Die Entscheidung des Obersten Gerichtshofs fiel äußerst knapp aus. Die fünf Richter des konservativen Lagers stimmten für eine Neufassung des Voting Rights Act, die vier liberalen Richter wollten dagegen an der bestehenden Gesetzeslage festhalten.
US-Präsident Barack Obama zeigte sich "zutiefst enttäuscht". Das Urteil kippe "etablierte Praktiken, die seit Jahrzehnten faire Wahlen gewährleisten", sagte er und rief den Kongress zum Handeln auf. Er müsse durch ein neues Gesetz sicherstellen, dass alle Bürger gleichermaßen Zugang zu den Wahlurnen hätten.
Systematische Diskriminierung
Der Kongress hatte den Voting Rights Act in seiner ursprünglichen Form zuletzt im Jahr 2006 erneuert. Neun Bundesstaaten - Alabama, Alaska, Arizona, Georgia, Louisiana, Mississippi, South Carolina, Texas und Virginia - brauchen demnach für Änderungen an ihren Wahlgesetzen die Zustimmung aus Washington. Außerdem sind einzelne Gemeinden und Landkreise in Bundesstaaten wie Kalifornien, Florida und Michigan betroffen.

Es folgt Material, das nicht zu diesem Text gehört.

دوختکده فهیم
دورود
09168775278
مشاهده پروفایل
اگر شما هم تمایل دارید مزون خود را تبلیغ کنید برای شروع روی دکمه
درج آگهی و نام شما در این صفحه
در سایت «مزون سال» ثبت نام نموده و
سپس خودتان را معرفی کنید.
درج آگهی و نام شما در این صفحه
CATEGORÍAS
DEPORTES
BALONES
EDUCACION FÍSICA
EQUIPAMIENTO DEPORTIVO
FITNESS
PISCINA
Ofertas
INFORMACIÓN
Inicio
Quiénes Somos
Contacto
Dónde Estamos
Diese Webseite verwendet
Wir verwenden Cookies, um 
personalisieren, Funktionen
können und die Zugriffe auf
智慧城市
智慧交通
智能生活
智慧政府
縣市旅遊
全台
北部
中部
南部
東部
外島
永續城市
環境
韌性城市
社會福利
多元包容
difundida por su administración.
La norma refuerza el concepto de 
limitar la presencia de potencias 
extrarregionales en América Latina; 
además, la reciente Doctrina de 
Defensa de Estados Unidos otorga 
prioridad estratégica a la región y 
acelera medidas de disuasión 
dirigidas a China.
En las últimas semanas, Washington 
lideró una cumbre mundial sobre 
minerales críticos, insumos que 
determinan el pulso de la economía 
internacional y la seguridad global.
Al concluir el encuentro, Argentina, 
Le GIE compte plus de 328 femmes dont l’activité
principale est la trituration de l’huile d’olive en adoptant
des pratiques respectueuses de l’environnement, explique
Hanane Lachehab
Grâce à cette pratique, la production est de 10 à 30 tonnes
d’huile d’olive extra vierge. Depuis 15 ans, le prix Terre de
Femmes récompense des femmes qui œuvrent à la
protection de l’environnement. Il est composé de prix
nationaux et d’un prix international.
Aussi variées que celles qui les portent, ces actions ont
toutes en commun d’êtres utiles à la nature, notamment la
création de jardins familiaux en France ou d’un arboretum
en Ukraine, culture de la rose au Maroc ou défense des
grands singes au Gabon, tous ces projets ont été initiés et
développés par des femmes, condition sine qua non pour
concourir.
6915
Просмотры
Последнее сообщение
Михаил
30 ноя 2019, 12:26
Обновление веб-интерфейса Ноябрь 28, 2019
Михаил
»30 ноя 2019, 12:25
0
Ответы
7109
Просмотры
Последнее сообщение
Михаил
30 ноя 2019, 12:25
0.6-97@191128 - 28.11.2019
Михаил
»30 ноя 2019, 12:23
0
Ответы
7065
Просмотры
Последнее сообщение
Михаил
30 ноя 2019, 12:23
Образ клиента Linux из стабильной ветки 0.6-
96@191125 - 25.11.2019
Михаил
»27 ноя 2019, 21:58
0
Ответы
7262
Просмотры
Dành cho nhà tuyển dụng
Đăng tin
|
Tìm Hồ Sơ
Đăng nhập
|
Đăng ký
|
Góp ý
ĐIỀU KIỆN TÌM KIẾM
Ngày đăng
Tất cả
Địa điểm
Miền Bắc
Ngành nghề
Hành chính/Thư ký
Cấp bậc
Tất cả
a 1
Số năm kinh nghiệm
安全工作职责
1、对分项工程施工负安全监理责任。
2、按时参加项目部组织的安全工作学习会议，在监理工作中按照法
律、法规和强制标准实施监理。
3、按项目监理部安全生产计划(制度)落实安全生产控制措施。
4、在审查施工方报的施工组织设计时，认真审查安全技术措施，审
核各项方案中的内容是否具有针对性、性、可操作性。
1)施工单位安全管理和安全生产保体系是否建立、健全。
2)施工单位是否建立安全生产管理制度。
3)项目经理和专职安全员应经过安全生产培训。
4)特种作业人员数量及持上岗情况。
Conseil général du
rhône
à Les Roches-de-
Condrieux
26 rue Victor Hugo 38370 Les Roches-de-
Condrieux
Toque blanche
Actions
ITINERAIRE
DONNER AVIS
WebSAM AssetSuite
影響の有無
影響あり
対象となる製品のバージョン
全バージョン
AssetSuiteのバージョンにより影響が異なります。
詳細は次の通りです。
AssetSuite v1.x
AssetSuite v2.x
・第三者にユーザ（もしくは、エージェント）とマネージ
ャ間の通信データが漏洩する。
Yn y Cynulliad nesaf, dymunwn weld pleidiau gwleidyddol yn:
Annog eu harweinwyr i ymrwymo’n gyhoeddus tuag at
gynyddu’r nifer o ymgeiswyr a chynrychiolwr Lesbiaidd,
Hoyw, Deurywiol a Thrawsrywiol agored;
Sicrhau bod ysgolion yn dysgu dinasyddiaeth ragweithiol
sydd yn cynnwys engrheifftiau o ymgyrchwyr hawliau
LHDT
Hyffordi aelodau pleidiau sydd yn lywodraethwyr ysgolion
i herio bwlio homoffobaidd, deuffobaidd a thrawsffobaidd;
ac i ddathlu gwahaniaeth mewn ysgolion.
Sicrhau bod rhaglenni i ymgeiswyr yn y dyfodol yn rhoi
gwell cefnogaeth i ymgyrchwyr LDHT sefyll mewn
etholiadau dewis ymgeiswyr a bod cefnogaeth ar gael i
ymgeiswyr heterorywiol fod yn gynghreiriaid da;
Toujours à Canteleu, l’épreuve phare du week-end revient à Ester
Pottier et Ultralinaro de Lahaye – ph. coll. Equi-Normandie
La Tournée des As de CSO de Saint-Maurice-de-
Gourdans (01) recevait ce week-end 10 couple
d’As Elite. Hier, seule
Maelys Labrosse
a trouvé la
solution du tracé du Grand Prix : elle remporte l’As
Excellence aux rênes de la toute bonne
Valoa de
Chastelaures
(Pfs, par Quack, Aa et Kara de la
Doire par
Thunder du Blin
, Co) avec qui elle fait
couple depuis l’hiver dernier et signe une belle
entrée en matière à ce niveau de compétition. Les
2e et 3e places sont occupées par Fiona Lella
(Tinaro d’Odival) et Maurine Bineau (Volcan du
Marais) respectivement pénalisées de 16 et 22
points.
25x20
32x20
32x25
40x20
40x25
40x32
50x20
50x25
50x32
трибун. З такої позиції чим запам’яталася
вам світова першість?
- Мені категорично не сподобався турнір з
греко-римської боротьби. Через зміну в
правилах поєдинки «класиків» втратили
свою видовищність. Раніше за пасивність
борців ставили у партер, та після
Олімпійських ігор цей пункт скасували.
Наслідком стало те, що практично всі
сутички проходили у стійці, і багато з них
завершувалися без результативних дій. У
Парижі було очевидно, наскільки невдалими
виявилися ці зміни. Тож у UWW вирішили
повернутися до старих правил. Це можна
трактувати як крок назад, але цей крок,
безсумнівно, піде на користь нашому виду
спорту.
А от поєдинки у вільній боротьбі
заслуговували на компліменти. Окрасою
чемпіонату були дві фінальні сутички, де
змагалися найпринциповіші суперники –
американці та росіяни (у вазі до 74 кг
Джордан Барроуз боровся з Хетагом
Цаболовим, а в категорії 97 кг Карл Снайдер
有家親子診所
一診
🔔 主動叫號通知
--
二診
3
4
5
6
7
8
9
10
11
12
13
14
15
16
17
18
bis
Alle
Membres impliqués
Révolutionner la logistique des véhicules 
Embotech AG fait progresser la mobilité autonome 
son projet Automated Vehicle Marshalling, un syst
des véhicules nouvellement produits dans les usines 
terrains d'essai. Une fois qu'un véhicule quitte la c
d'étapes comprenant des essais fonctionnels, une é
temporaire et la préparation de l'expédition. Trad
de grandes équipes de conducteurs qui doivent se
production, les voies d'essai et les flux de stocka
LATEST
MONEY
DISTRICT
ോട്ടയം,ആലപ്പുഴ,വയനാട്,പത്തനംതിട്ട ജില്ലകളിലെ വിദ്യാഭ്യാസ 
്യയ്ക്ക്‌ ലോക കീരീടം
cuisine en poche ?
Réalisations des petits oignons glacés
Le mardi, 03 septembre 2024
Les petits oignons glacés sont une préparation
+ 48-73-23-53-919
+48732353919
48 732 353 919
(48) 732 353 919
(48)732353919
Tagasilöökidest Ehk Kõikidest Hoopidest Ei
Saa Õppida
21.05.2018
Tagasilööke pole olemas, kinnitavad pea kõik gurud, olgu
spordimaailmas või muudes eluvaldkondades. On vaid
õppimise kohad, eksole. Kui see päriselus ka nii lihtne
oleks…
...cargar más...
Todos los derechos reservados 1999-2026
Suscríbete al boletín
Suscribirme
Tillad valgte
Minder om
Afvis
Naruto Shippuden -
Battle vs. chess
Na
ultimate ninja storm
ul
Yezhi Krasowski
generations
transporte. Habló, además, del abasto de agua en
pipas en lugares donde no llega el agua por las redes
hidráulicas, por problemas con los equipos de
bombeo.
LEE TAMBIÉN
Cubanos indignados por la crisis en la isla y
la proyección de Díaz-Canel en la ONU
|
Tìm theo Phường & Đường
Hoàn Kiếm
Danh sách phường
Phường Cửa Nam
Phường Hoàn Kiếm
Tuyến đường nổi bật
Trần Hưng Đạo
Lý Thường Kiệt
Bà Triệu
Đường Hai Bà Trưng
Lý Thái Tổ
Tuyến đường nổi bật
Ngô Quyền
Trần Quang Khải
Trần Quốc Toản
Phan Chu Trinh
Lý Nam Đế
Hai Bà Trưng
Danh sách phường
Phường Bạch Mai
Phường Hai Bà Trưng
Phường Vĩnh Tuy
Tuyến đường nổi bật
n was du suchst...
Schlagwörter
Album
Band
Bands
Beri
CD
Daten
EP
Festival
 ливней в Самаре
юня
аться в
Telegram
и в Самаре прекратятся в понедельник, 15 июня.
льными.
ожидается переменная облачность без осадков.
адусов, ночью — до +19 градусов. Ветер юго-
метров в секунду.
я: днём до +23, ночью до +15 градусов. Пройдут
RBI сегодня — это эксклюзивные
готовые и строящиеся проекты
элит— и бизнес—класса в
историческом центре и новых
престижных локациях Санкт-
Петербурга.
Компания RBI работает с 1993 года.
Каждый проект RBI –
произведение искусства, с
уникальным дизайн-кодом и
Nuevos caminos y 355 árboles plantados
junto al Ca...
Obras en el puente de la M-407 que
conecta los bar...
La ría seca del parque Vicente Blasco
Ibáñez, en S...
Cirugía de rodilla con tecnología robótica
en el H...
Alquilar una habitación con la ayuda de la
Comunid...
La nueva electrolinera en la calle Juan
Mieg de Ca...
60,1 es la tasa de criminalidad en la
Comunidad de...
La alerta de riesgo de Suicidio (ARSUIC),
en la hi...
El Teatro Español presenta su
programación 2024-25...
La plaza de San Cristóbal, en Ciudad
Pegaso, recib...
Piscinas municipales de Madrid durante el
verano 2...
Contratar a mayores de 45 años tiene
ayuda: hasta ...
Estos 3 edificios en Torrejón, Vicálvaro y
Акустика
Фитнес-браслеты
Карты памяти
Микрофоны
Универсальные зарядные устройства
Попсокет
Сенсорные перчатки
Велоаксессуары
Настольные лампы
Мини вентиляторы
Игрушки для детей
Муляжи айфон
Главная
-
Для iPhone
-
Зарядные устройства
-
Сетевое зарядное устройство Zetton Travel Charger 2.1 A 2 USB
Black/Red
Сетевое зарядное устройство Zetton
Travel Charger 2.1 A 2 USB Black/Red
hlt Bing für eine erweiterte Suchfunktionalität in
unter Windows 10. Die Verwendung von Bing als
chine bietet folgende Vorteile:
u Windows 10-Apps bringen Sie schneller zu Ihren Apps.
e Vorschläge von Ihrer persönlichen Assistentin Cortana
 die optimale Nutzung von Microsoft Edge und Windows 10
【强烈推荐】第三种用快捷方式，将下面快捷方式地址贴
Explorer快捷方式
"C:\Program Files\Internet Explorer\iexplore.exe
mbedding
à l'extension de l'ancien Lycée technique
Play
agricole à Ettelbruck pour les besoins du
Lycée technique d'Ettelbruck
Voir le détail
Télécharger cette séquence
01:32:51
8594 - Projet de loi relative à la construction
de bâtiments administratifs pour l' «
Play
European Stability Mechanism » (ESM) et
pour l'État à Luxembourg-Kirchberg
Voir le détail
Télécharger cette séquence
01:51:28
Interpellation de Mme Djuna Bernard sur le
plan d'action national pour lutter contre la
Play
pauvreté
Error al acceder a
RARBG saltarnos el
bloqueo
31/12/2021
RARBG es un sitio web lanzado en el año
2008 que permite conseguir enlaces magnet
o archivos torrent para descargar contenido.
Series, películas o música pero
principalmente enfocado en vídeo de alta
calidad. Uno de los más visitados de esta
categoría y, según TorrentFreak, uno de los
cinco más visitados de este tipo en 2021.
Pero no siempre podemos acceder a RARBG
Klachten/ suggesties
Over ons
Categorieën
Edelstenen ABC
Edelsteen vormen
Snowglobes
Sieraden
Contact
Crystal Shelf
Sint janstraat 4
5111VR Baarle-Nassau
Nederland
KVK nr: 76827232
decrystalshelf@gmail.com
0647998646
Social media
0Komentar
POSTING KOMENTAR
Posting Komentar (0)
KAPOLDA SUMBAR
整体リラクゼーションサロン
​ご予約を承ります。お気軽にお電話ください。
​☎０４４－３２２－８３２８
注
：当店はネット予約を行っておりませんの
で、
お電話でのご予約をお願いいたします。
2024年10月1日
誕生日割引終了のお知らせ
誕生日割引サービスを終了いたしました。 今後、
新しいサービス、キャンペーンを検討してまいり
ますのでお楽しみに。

In den USA werden die Einzelheiten des Wahlrechts wie der Zuschnitt der Wahlbezirke oder die Voraussetzungen für ein Stimmrecht auf lokaler Ebene geregelt. Der Voting Rights Act beendete in den 1960er Jahren die Diskriminierung von Afroamerikanern bei Urnengängen. Vor allem in den Südstaaten wurden ärmere und schlechter gebildete Schwarze einst systematisch über Analphabetismus-Tests und andere Anforderungen von den Wahlen ausgeschlossen.Dem Urteil zufolge hat das Justizministerium dennoch weiter das Recht, Wahlvorgänge zu überwachen. Es müsse nur nach anderen zeitgemäßen "Formeln" geschehen, die der Kongress noch ausarbeiten könne. Ausdrücklich betonten die Richter, dass Benachteiligungen von Minderheiten weiter existierten. Ihre Entscheidung berühre "in keiner Weise das dauerhafte landesweite Verbot rassistischer Diskriminierung bei Wahlen".
Konservative begrüßten das Urteil als Stärkung der Rechte der einzelnen Staaten. Kritiker halten es angesichts des tief gespaltenen Kongresses dagegen für praktisch ausgeschlossen, dass es zu einer Einigung über neue Kontrollmechanismen kommt.